SoftBank exec scoffs at reports the company is a ‘whale’
SoftBank has been more actively putting money into public securities after selling off tens of billions in assets over the past six months, he said. But he scoffed at reports the company was a “whale” stirring froth in global markets.
“Nobody buying $10 billion of Nasdaq over a few weeks is going to move the Nasdaq,” Misra said in an interview with Bloomberg at the Milken Institute’s virtual conference. “We’re not even a dolphin, forget being a whale.”
The Milken panel involved a broad discussion of capital markets with top executives from Guggenheim Partners and Bank of New York Mellon Corp., as well as Misra, the head of SoftBank’s Vision Fund. The panelists focused on the challenges of deploying capital in profitable ways, given low interest rates and high public market valuations.
SoftBank embarked on record asset sales this year after its shares plunged in March with management missteps and coronavirus concerns. Founder Masayoshi Son has sold off chunks of his holdings in Alibaba Group Holding Ltd., T-Mobile US Inc. and SoftBank Corp., his domestic wireless operation.
Misra said that after SoftBank Group completes the sale of chip designer Arm Ltd. to Nvidia Corp., the company will have about $100 billion in cash.
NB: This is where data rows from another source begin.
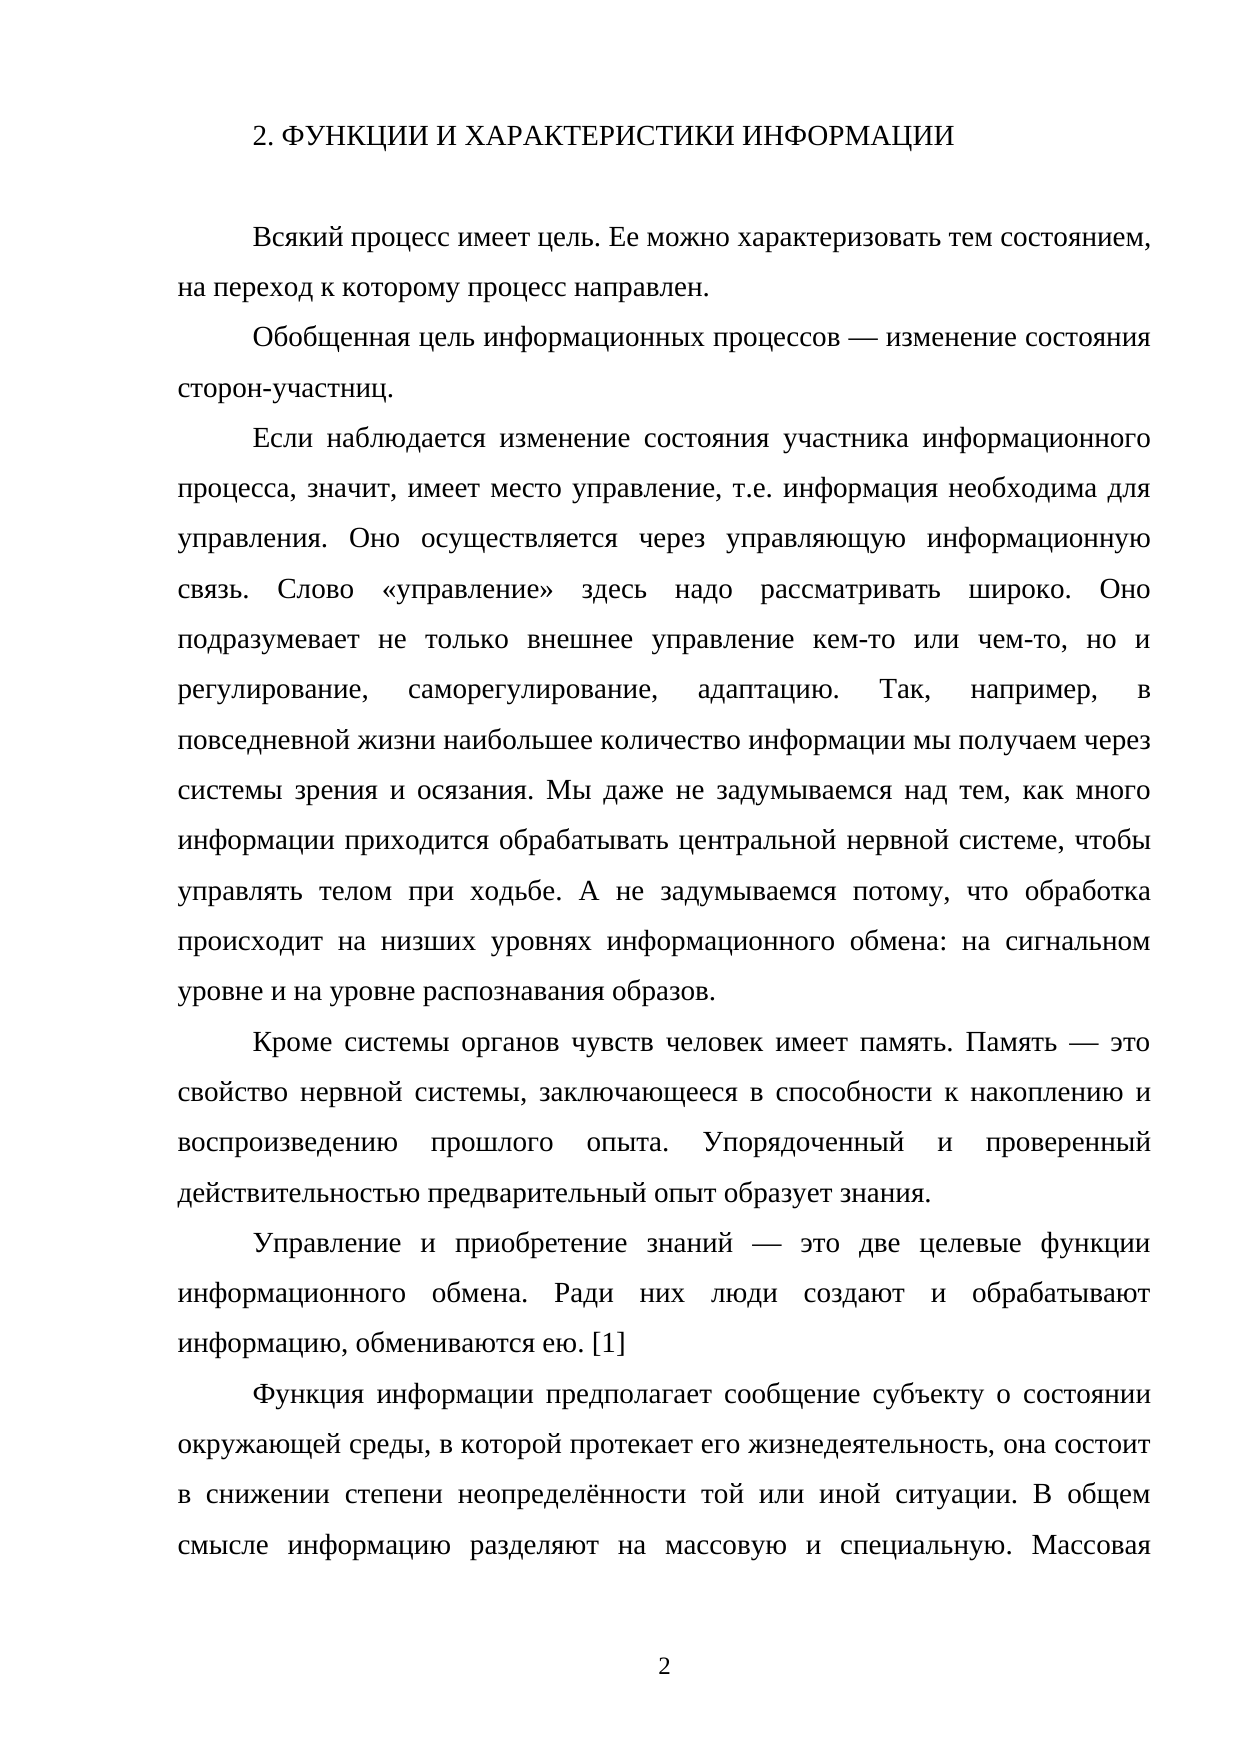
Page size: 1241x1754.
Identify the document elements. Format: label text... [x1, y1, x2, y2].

text Управление и приобретение знаний — это две целевые функции информационного обмена. Ради них люди создают и обрабатывают информацию, обмениваются ею. [1] [177, 1225, 1152, 1359]
text Обобщенная цель информационных процессов — изменение состояния сторон-участниц. [177, 319, 1152, 403]
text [177, 1376, 1152, 1560]
text Кроме системы органов чувств человек имеет память. Память — это свойство нервной системы, заключающееся в способности к накоплению и воспроизведению прошлого опыта. Упорядоченный и проверенный действительностью предварительный опыт образует знания. [177, 1024, 1152, 1208]
text Всякий процесс имеет цель. Ее можно характеризовать тем состоянием, на переход к которому процесс направлен. [177, 219, 1152, 303]
text 2. ФУНКЦИИ И ХАРАКТЕРИСТИКИ ИНФОРМАЦИИ [177, 118, 1152, 152]
text Если наблюдается изменение состояния участника информационного процесса, значит, имеет место управление, т.е. информация необходима для управления. Оно осуществляется через управляющую информационную связь. Слово «управление» здесь надо рассматривать широко. Оно подразумевает не только внешнее управление кем-то или чем-то, но и регулирование, саморегулирование, адаптацию. Так, например, в повседневной жизни наибольшее количество информации мы получаем через системы зрения и осязания. Мы даже не задумываемся над тем, как много информации приходится обрабатывать центральной нервной системе, чтобы управлять телом при ходьбе. А не задумываемся потому, что обработка происходит на низших уровнях информационного обмена: на сигнальном уровне и на уровне распознавания образов. [177, 420, 1152, 1007]
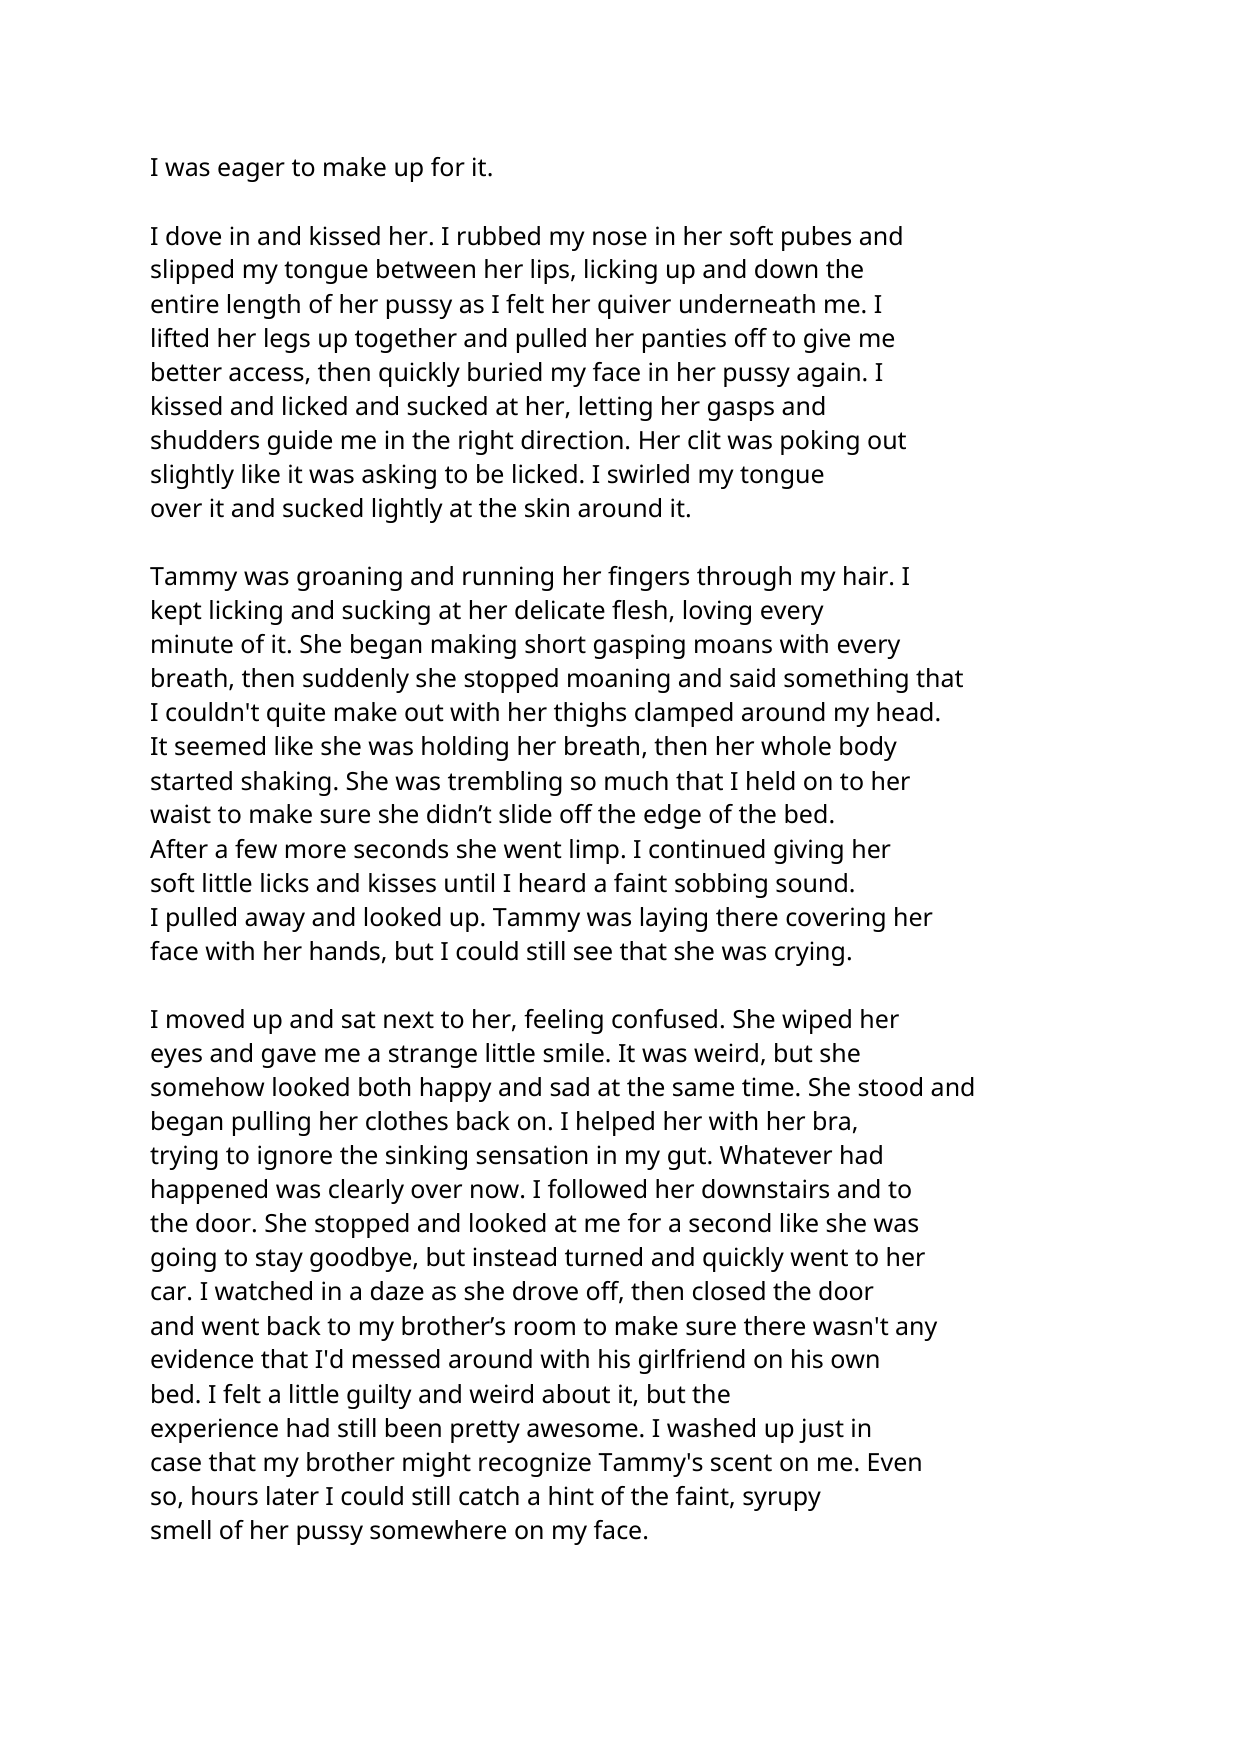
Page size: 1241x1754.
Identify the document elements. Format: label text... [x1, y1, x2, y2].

text evidence that I'd messed around with his girlfriend on his own [150, 1342, 1090, 1376]
text smell of her pussy somewhere on my face. [150, 1512, 1090, 1547]
text over it and sucked lightly at the skin around it. [150, 491, 1090, 525]
text After a few more seconds she went limp. I continued giving her [150, 831, 1090, 865]
text I pulled away and looked up. Tammy was laying there covering her [150, 899, 1090, 933]
text kissed and licked and sucked at her, letting her gasps and [150, 388, 1090, 422]
text car. I watched in a daze as she drove off, then closed the door [150, 1274, 1090, 1308]
text case that my brother might recognize Tammy's scent on me. Even [150, 1444, 1090, 1478]
text I couldn't quite make out with her thighs clamped around my head. [150, 695, 1090, 729]
text lifted her legs up together and pulled her panties off to give me [150, 320, 1090, 354]
text face with her hands, but I could still see that she was crying. [150, 933, 1090, 967]
text I was eager to make up for it. [150, 150, 1090, 184]
text started shaking. She was trembling so much that I held on to her [150, 763, 1090, 797]
text shudders guide me in the right direction. Her clit was poking out [150, 422, 1090, 457]
text going to stay goodbye, but instead turned and quickly went to her [150, 1240, 1090, 1274]
text happened was clearly over now. I followed her downstairs and to [150, 1172, 1090, 1206]
text eyes and gave me a strange little smile. It was weird, but she [150, 1036, 1090, 1070]
text I dove in and kissed her. I rubbed my nose in her soft pubes and [150, 218, 1090, 252]
text Tammy was groaning and running her fingers through my hair. I [150, 559, 1090, 593]
text breath, then suddenly she stopped moaning and said something that [150, 661, 1090, 695]
text It seemed like she was holding her breath, then her whole body [150, 729, 1090, 763]
text the door. She stopped and looked at me for a second like she was [150, 1206, 1090, 1240]
text and went back to my brother’s room to make sure there wasn't any [150, 1308, 1090, 1342]
text bed. I felt a little guilty and weird about it, but the [150, 1376, 1090, 1410]
text I moved up and sat next to her, feeling confused. She wiped her [150, 1002, 1090, 1036]
text kept licking and sucking at her delicate flesh, loving every [150, 593, 1090, 627]
text better access, then quickly buried my face in her pussy again. I [150, 354, 1090, 388]
text minute of it. She began making short gasping moans with every [150, 627, 1090, 661]
text waist to make sure she didn’t slide off the edge of the bed. [150, 797, 1090, 831]
text slipped my tongue between her lips, licking up and down the [150, 252, 1090, 286]
text somehow looked both happy and sad at the same time. She stood and [150, 1070, 1090, 1104]
text slightly like it was asking to be licked. I swirled my tongue [150, 457, 1090, 491]
text trying to ignore the sinking sensation in my gut. Whatever had [150, 1138, 1090, 1172]
text so, hours later I could still catch a hint of the faint, syrupy [150, 1478, 1090, 1512]
text entire length of her pussy as I felt her quiver underneath me. I [150, 286, 1090, 320]
text soft little licks and kisses until I heard a faint sobbing sound. [150, 865, 1090, 899]
text experience had still been pretty awesome. I washed up just in [150, 1410, 1090, 1444]
text began pulling her clothes back on. I helped her with her bra, [150, 1104, 1090, 1138]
“Are we buying a few billion of other stocks to diversify away from the Alibaba we sold in the past six months?” Misra asked. “We’re still sitting on a lot of cash. It’s a liquidity-management strategy, it’s a diversification strategy.”
He said the idea that SoftBank could push around the Nasdaq index or the valuations of $1 trillion companies reflected a misunderstanding of how such markets work.
“The Nasdaq futures trade $120 billion a day. Buying $1 or $2 billion or $5 billion ain’t moving it,” he said. “The entire market can’t be moved by day traders or SoftBank or anybody else. It’s just too big.”